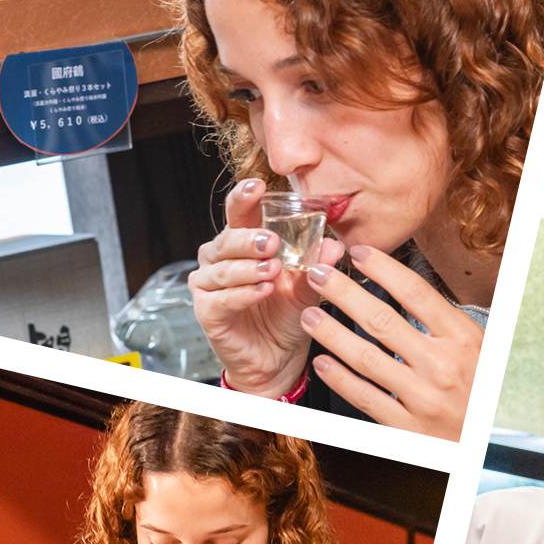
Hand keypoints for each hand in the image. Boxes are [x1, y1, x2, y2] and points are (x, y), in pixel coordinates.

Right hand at [190, 178, 343, 395]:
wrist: (279, 357)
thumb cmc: (288, 313)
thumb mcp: (309, 286)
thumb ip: (319, 265)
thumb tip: (336, 245)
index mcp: (244, 244)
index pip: (240, 214)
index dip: (244, 198)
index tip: (258, 186)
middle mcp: (221, 259)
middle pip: (227, 239)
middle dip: (249, 239)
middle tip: (271, 241)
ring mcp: (210, 285)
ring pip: (222, 269)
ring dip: (248, 268)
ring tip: (273, 270)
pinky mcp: (207, 312)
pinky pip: (221, 299)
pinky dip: (242, 294)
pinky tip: (262, 291)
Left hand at [299, 244, 482, 436]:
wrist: (498, 443)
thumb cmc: (485, 391)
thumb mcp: (482, 349)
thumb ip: (449, 323)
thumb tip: (410, 290)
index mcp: (464, 339)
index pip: (417, 293)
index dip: (383, 269)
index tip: (359, 254)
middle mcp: (443, 365)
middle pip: (382, 320)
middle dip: (343, 293)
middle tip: (319, 275)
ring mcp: (423, 397)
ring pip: (365, 358)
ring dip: (331, 334)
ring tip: (309, 316)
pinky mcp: (407, 427)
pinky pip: (365, 397)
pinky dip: (339, 379)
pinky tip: (322, 364)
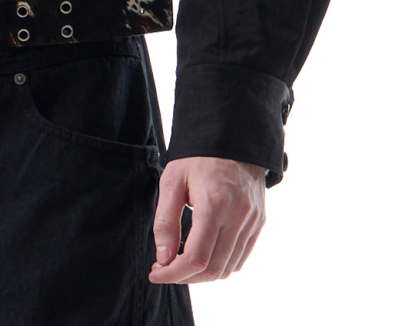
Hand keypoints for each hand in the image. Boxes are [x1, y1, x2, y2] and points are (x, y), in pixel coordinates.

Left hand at [149, 156, 265, 284]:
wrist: (233, 137)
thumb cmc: (198, 158)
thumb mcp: (173, 180)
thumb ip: (165, 221)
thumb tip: (163, 259)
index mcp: (214, 204)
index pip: (196, 258)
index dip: (174, 274)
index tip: (156, 273)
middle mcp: (238, 216)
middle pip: (213, 269)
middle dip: (185, 277)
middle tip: (165, 269)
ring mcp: (252, 221)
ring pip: (228, 268)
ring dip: (203, 275)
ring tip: (183, 263)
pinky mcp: (259, 222)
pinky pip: (241, 258)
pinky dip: (222, 265)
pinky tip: (204, 255)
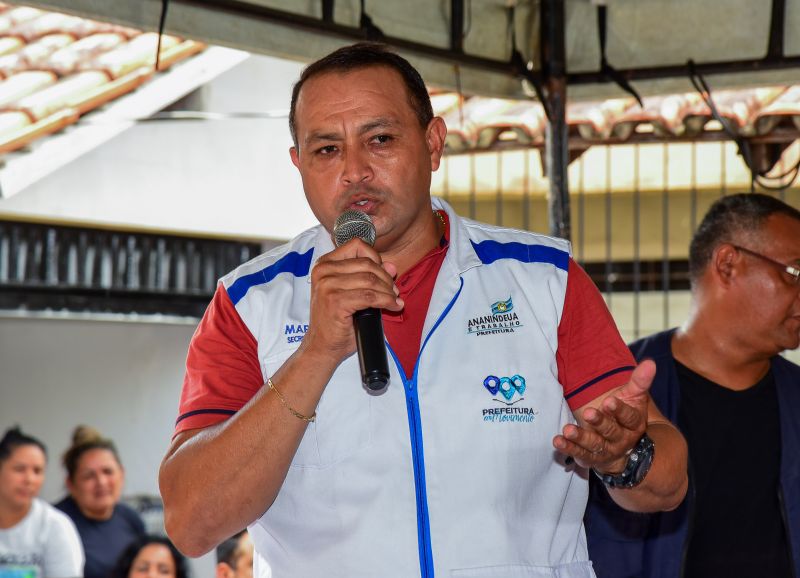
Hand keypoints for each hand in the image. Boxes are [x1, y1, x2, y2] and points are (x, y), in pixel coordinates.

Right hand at [300, 238, 402, 365]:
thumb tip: (391, 266)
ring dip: (388, 291)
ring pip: (371, 280)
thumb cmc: (337, 320)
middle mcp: (323, 271)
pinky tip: (392, 306)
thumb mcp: (353, 292)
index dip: (376, 258)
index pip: (356, 245)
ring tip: (394, 300)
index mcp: (324, 264)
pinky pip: (370, 296)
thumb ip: (370, 276)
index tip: (383, 274)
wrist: (322, 347)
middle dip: (386, 278)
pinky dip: (386, 301)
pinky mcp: (336, 301)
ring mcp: (327, 285)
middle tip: (393, 292)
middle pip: (367, 264)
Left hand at [553, 359, 655, 473]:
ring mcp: (607, 450)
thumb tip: (650, 363)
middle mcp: (622, 439)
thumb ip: (639, 381)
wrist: (622, 444)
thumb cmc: (624, 414)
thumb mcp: (633, 397)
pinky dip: (569, 448)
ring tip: (568, 429)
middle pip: (611, 432)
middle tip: (588, 413)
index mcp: (635, 424)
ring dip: (581, 438)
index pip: (629, 418)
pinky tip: (558, 441)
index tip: (608, 401)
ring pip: (595, 445)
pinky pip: (580, 454)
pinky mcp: (592, 458)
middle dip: (600, 423)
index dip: (619, 410)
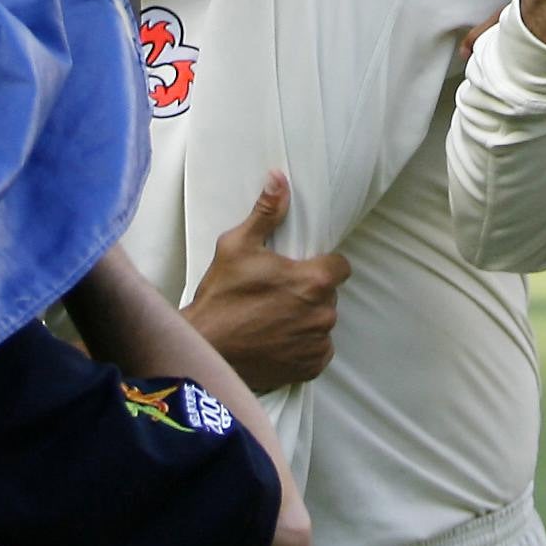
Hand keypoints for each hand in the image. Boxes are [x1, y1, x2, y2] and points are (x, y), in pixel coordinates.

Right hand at [183, 172, 353, 392]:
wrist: (206, 348)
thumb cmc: (221, 296)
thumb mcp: (237, 246)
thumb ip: (266, 213)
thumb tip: (279, 178)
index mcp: (314, 281)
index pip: (340, 266)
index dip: (322, 265)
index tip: (301, 268)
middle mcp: (324, 314)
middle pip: (329, 295)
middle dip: (311, 292)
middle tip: (279, 293)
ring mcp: (317, 344)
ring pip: (322, 323)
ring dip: (307, 319)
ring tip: (275, 318)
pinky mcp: (309, 368)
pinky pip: (317, 351)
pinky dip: (303, 346)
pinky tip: (278, 339)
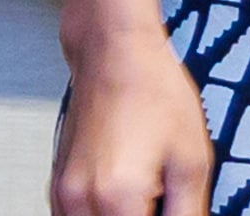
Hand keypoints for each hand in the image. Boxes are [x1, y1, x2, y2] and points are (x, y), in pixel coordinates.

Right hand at [50, 29, 212, 215]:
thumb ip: (190, 214)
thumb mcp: (192, 161)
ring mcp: (64, 192)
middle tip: (164, 204)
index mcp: (119, 200)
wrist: (112, 49)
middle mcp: (82, 201)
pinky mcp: (58, 182)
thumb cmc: (153, 92)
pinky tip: (120, 207)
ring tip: (146, 202)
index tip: (175, 210)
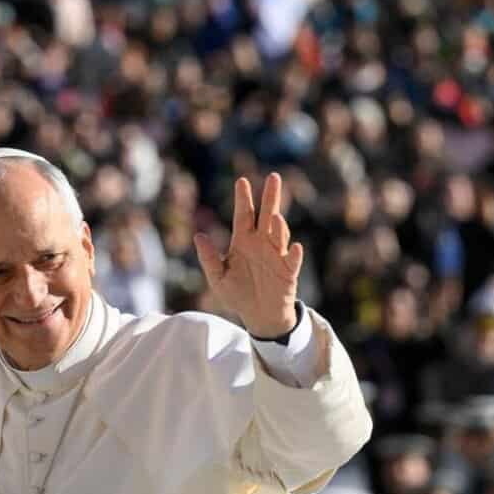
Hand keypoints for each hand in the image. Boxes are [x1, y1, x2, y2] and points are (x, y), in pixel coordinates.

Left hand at [194, 173, 303, 336]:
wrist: (258, 316)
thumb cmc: (237, 294)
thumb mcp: (217, 278)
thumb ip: (208, 258)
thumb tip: (198, 236)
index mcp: (243, 241)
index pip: (244, 215)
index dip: (243, 198)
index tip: (242, 180)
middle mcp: (262, 243)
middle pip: (267, 215)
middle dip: (271, 197)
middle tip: (274, 177)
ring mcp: (277, 255)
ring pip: (280, 235)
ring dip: (279, 226)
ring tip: (276, 217)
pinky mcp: (288, 272)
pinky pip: (292, 260)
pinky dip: (293, 254)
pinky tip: (294, 247)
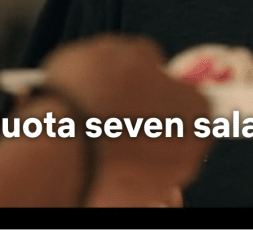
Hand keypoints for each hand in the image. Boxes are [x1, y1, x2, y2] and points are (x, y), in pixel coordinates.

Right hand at [37, 35, 211, 206]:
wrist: (55, 139)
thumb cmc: (92, 93)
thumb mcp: (125, 50)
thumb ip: (148, 58)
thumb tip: (147, 62)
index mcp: (197, 112)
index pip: (194, 100)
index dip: (167, 90)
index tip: (149, 87)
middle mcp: (186, 155)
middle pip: (173, 132)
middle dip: (149, 120)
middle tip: (117, 104)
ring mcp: (158, 185)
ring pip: (147, 159)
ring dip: (128, 144)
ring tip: (95, 126)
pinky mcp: (129, 202)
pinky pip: (123, 178)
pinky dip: (110, 166)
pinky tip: (88, 148)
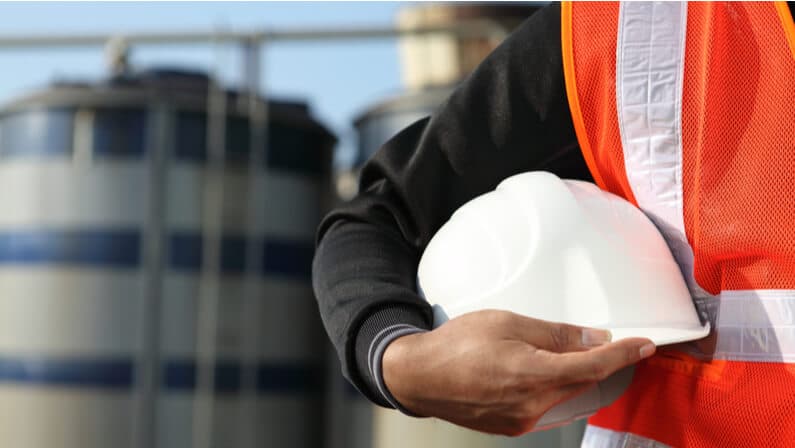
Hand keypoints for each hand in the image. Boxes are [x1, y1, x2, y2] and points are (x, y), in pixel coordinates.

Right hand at [382, 310, 654, 435]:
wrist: (418, 376)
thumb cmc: (454, 345)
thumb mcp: (507, 323)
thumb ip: (555, 333)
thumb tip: (593, 338)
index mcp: (532, 374)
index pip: (593, 366)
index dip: (623, 355)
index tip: (644, 346)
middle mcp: (531, 404)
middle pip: (581, 382)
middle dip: (596, 362)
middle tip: (603, 342)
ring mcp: (521, 420)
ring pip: (563, 394)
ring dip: (570, 375)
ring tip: (550, 353)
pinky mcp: (511, 427)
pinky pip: (544, 406)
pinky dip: (548, 388)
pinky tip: (530, 371)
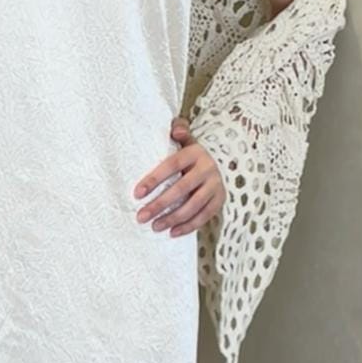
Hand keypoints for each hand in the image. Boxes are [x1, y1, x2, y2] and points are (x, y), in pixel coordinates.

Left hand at [131, 116, 225, 236]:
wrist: (225, 160)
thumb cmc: (194, 152)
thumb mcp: (188, 139)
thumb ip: (180, 130)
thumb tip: (175, 130)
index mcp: (195, 153)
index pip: (171, 166)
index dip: (154, 179)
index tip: (137, 194)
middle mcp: (207, 169)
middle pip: (181, 189)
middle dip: (159, 204)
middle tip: (141, 216)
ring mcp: (215, 186)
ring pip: (192, 206)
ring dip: (172, 218)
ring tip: (154, 226)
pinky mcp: (219, 200)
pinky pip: (204, 216)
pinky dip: (188, 226)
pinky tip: (172, 232)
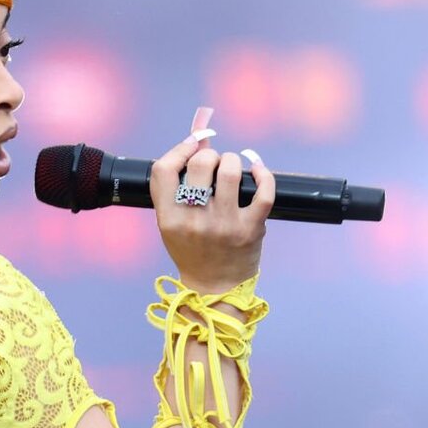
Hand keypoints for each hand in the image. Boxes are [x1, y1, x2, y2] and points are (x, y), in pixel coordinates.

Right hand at [151, 105, 275, 291]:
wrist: (215, 288)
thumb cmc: (192, 249)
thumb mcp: (171, 223)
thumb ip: (175, 188)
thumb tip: (197, 139)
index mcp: (169, 218)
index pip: (163, 169)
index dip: (179, 150)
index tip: (191, 146)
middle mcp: (194, 221)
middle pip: (200, 163)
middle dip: (210, 155)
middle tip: (214, 165)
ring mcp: (224, 225)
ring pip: (230, 171)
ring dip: (233, 160)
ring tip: (232, 168)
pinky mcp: (250, 229)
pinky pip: (263, 191)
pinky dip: (263, 173)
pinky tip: (257, 170)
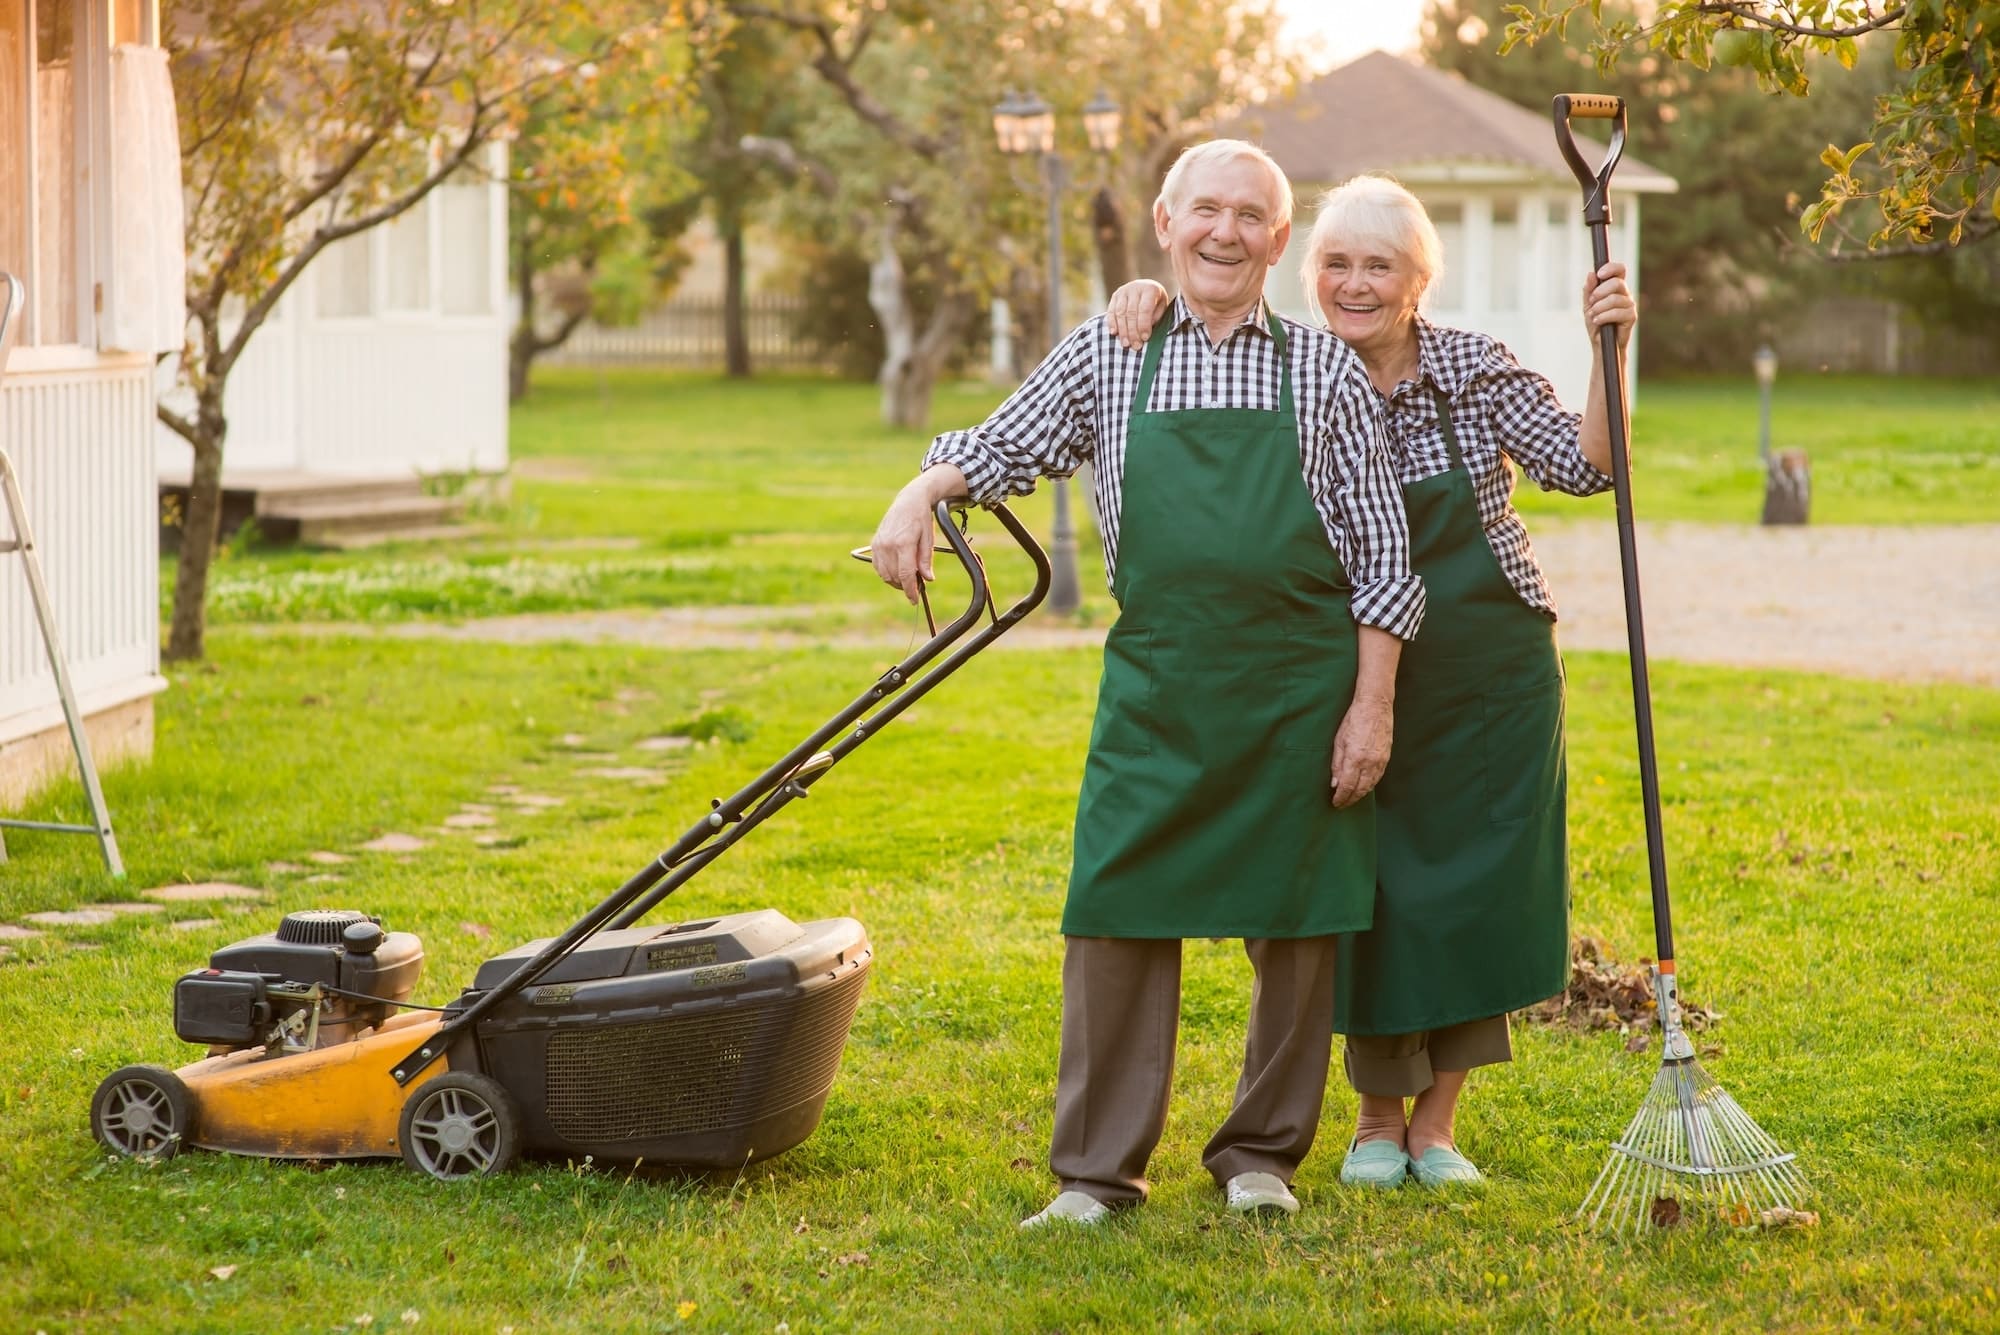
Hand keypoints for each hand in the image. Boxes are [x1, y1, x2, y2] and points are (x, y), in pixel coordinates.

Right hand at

☆ ☆ ☆ ☆ ☆

▶ _ACTIVITY_
In the entries above, every line from the line with "pinky tip: (294, 247)" to the line with "ring mcp: (158, 185)" is to be printed exactly, with both ends included and pictures excluded.

▶ _EXERCISE RESULT_
pinky tip: (294, 247)
Hand keypoints for each hand in the image. Boxes are [x1, y1, x2, y2] and points are (x, y), in pixel coordinates.

Right hand at [37, 35, 211, 206]:
wrist: (55, 139)
thumb cmc: (92, 93)
thumb mcp: (125, 50)
thumb ip: (148, 58)
thumb tip: (147, 62)
index mcp: (197, 112)
index pip: (194, 100)
index dip: (167, 90)
index tip: (149, 87)
middle mcp: (186, 155)
middle pip: (173, 132)
middle dip: (149, 120)
middle tip: (117, 104)
ring mcp: (158, 185)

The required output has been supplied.